In two partial seasons with the Twins, McCarty batted .226/.275/.310 (good for an OPS 45% worse than league average) in 575 plate appearances before being traded to the Reds for middling left-handed prospect John Courtright. Courtright never appeared for the Twins and only logged one big-league inning for the Reds.
McCarty ultimately played 11 professional seasons followed by a stint as a Red Sox television guy. He’s done well for himself: McCarty made nearly $4,000,000 as a ball player, according to Baseball Reference, and he’s only become more remunerated, judging by his LinkedIn profile — he now sells real estate in the Bay Area, the 2018 equivalent of being the kid from Blank Check.

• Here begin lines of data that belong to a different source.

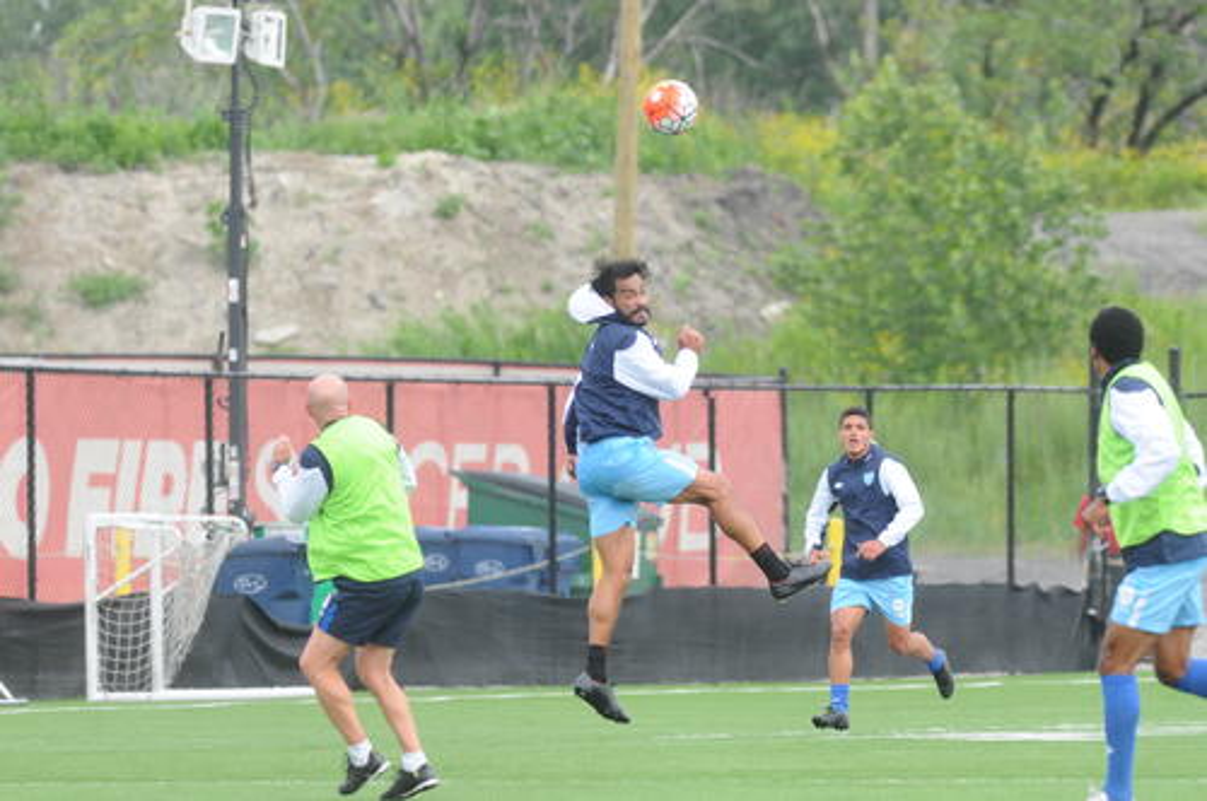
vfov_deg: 3.0
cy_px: 400
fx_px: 15068
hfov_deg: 4.6
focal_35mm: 450
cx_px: 604
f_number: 7.1
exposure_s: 1/640
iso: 400
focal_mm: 300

Though he clearly has many dollar bills with which to dry his tears over no longer being the No. 1 bat-right/throw-left position-playing Minnesota Twin via Wins Above Replacement (he’d have a plaque but for the length of the title), McCarty can at least take comfort in being the second-best in a category in which he was horribly bad.
The best right-hitting/left-throwing position player Twins
Player | PA | BA | OBP | SLG | WAR |
---|---|---|---|---|---|
Player | PA | BA | OBP | SLG | WAR |
Ryan LaMarre | 12 | 0.583 | 0.583 | 0.583 | 0.3 |
David McCarty | 575 | 0.226 | 0.275 | 0.310 | -3.2 |
Kudos to Ryan LaMarre, who probably shouldn’t be getting big-league plate appearances. Whatever may happen with him down the road, let’s celebrate a monumental moment for the new, historic Twin.